Our ship was all filled with moving, and, yes, capering figures. Here and there lights were appearing as by magic though the signal flares had dropped one by one into the sea. Men were carrying lanterns up into the rigging of our ship. Someone was drawing the screens from our great stern lanterns. For the first time in my experience the poop and quarterdeck were irradiated by the powerful light of their oil lamps. Alcyone was moving closer and strangely enough was becoming smaller as she came. I saw that she was much of our length, though somewhat lower in the water. Summers was standing on our fo’castle and his mouth was opening and shutting but no sound could be heard. There was a petty officer or boatswain or the like roaring his head off with commands about ropes and fenders while an anonymous voice—could it be Billy Rogers?—was shouting for three times three so that huzzahs resounded endlessly to be answered from the deck of Alcyone! Now she was so close that I could distinguish beards and bald heads, black, brown, white faces, eyes and open mouths and grins by the hundred. It was a bedlam, and I, with light and noise and news near enough as mad as the others!
Then I knew that this was no conceit and I was mad indeed. Before ever a gangway was securely in pl
ace between the two ships, a man climbed up cleverly from her bulwark to ours. He was, he must be an hallucination! For it was Wheeler, that sly servant who had been lost overboard and drowned many days before—Wheeler who knew so much and contrived so much! It was the man himself, his once pale face blotched with the wounds of too much salt and sun, those two puffs of white hair still standing out on either side of his baldness. Now he was speaking to Summers and now he was turning, walking towards the quarterdeck where I still stood.

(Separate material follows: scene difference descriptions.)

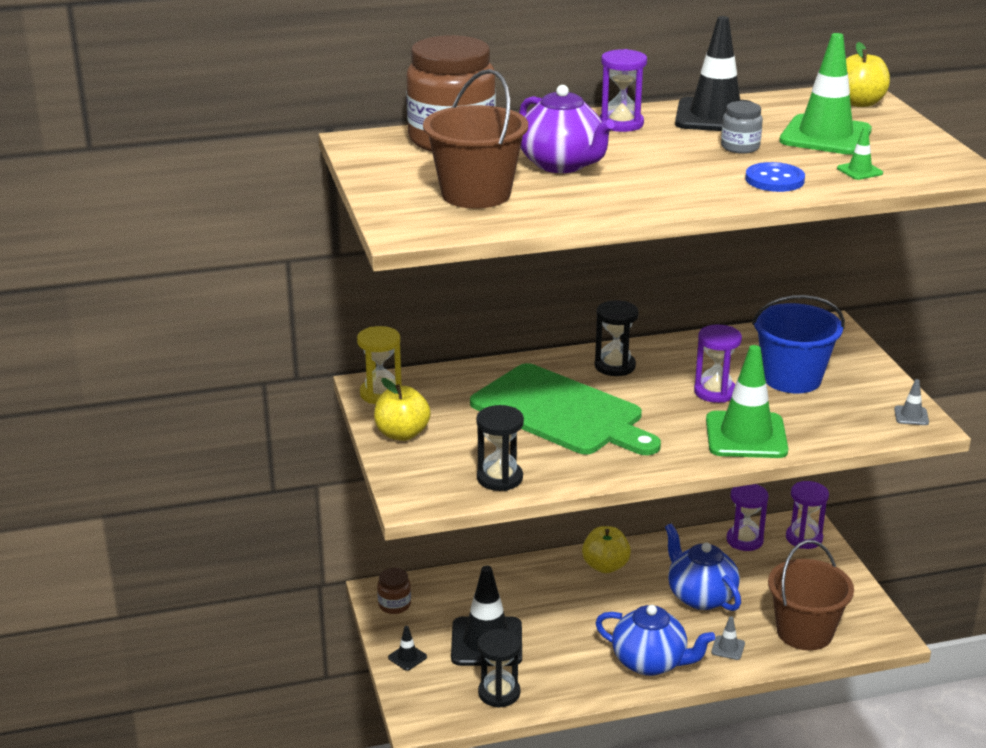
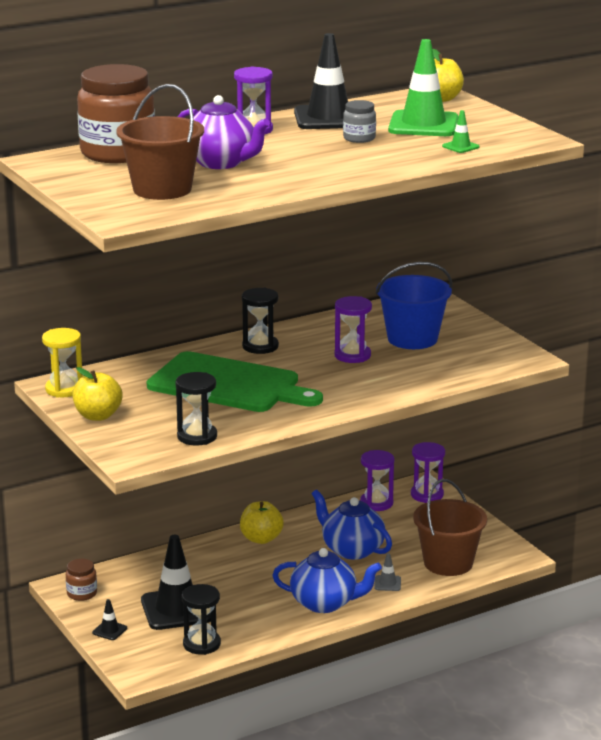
camera: 15 degrees left, 5 degrees down
green traffic cone [706,345,788,458] -> none
blue button [745,162,805,192] -> none
grey traffic cone [894,379,929,425] -> none

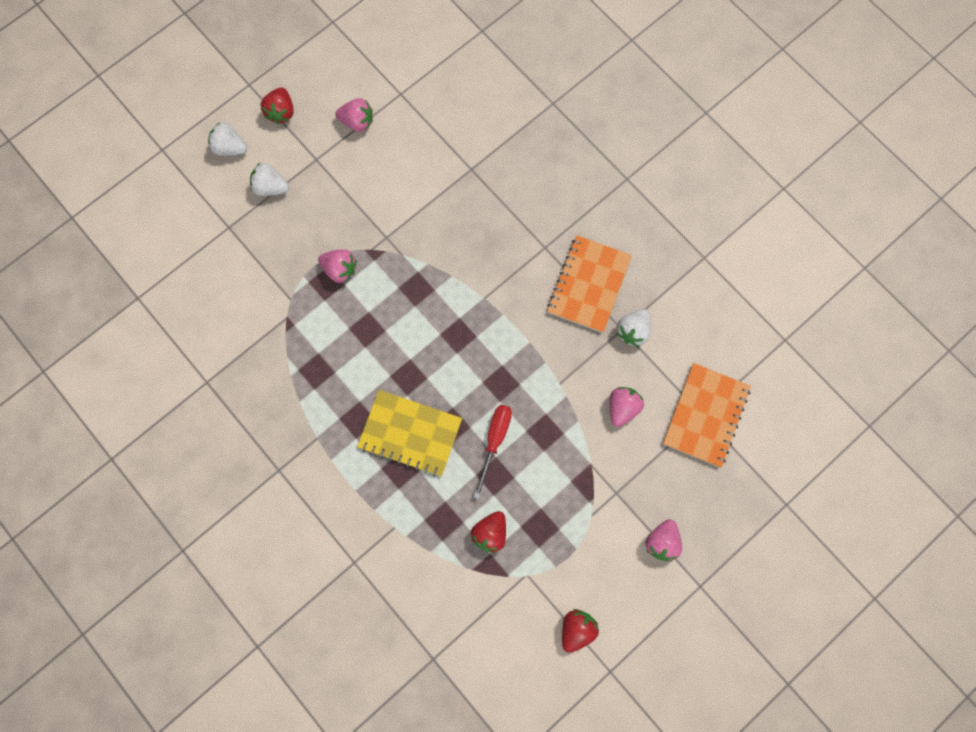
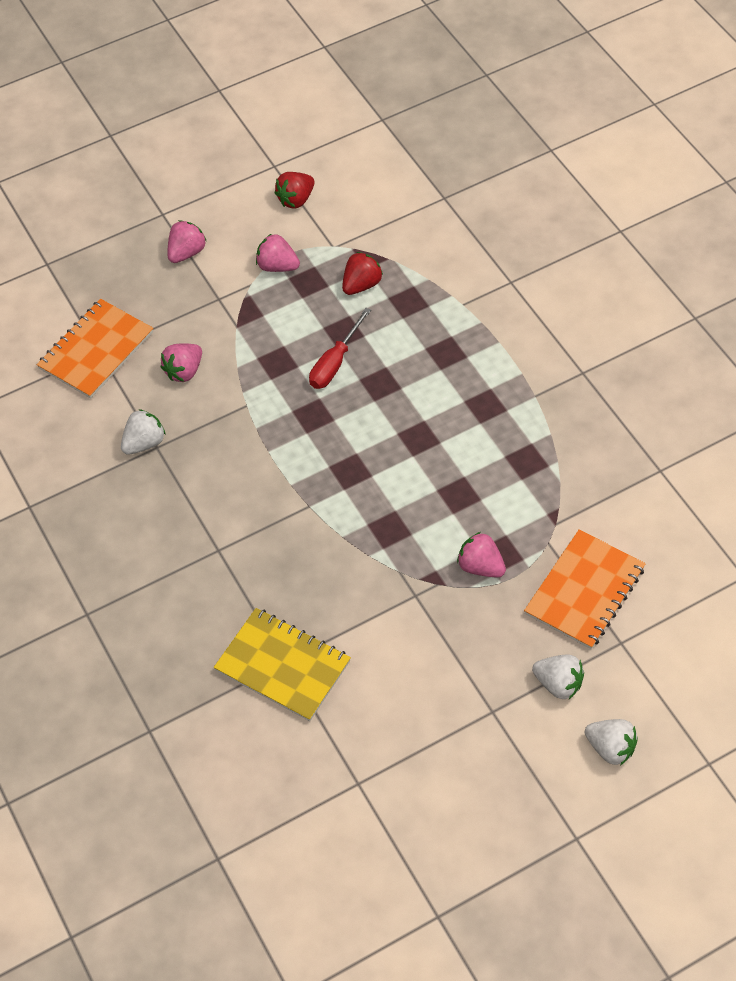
camera: 165 degrees left, 20 degrees down
red strawberry [261,87,293,124] -> none
pink strawberry [335,98,373,132] -> pink strawberry moved to [256,234,300,272]
yellow notebook [357,390,462,477] -> yellow notebook moved to [214,608,351,721]
orange notebook [547,235,632,333] -> orange notebook moved to [524,529,646,649]

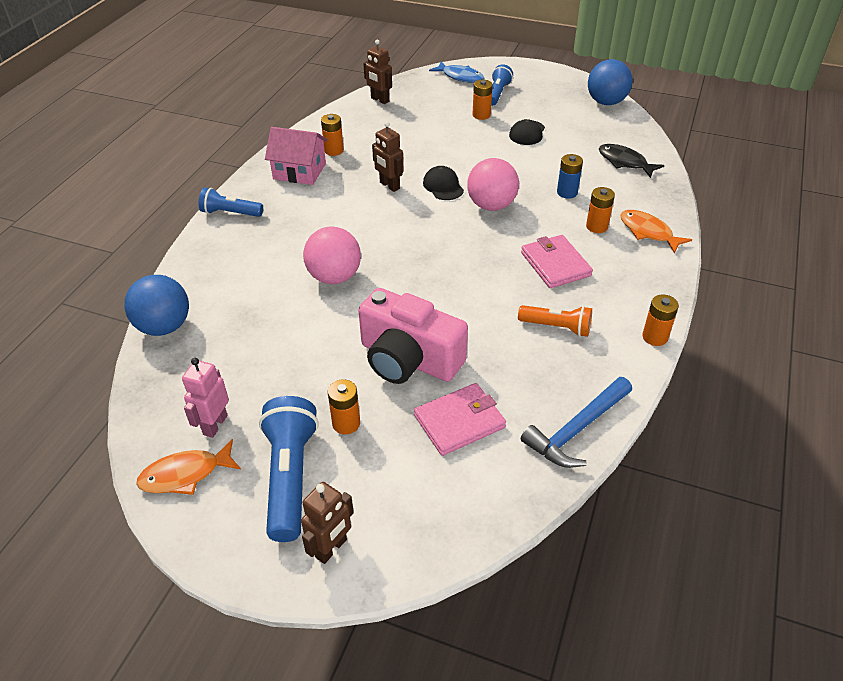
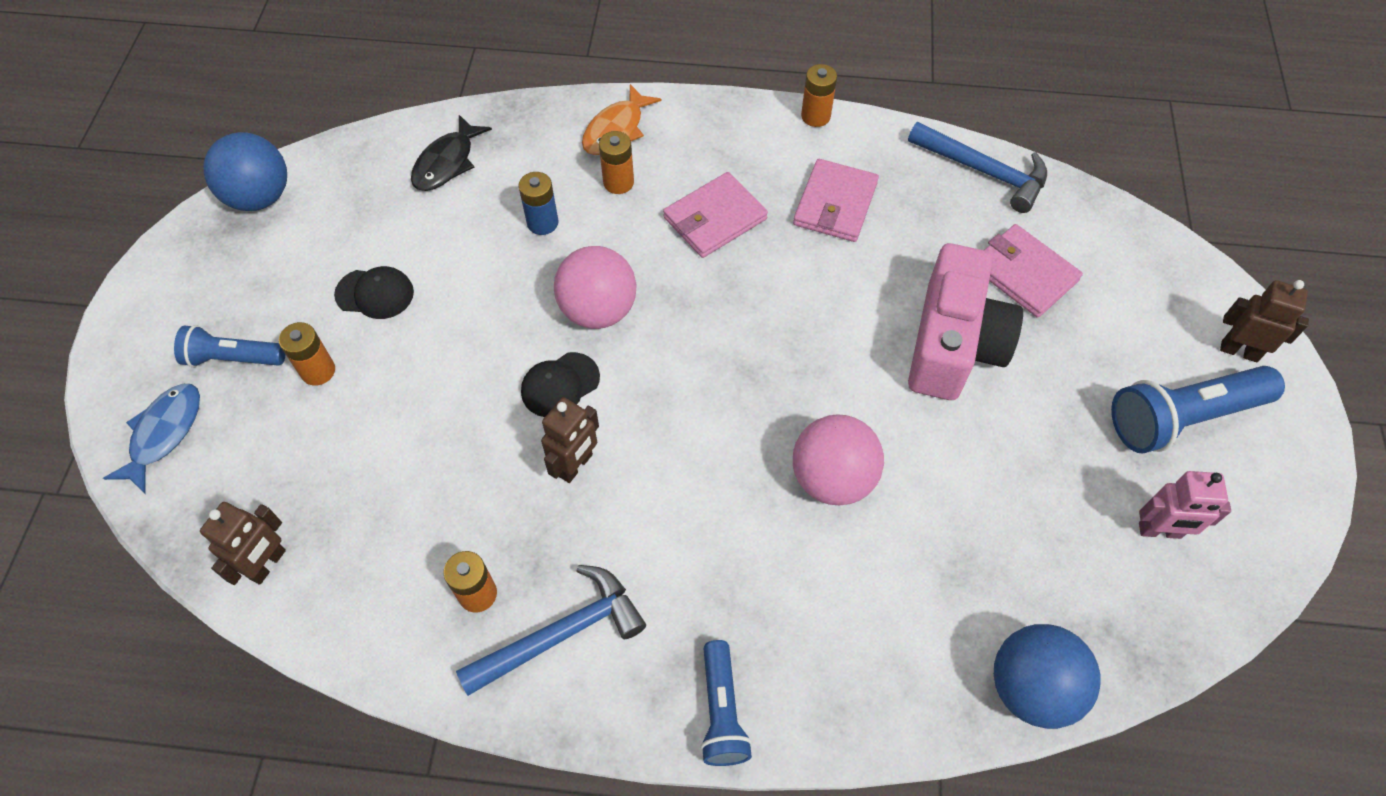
camera: 105 degrees left, 15 degrees up
orange fish [136,439,241,495] -> none
pink house [265,127,328,185] -> blue hammer [456,565,646,696]
orange battery [328,379,360,434] -> none
orange flashlight [518,305,592,337] -> pink wallet [793,159,879,242]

“Wheeler! Curse it, you was drowned!”
A strong convulsion shook the man. He said nothing, however, but stared at the cutlass in my right hand.
“Drowned! What the devil!”
“Allow me, sir.”
He took the cutlass out of my hand with a slight inclination of the head.
“But, Wheeler! This is—”
Once more, that convulsion.
“The life was too strong in me, sir. You are wounded, sir. I will bring water to your cabin.”
I was suddenly aware that my feet had been stuck in the same place and position for an age. It seemed they were embedded in the deck. My right hand was creased with the imprint of a hilt. My head, I discovered, was in a fearful state of pain and confusion. I was suddenly aware of what a figure I must present before so many new people and I hurried away to make myself as neat as possible. Peering into my small mirror I saw my face was indeed bloody and my hair matted. Wheeler brought water.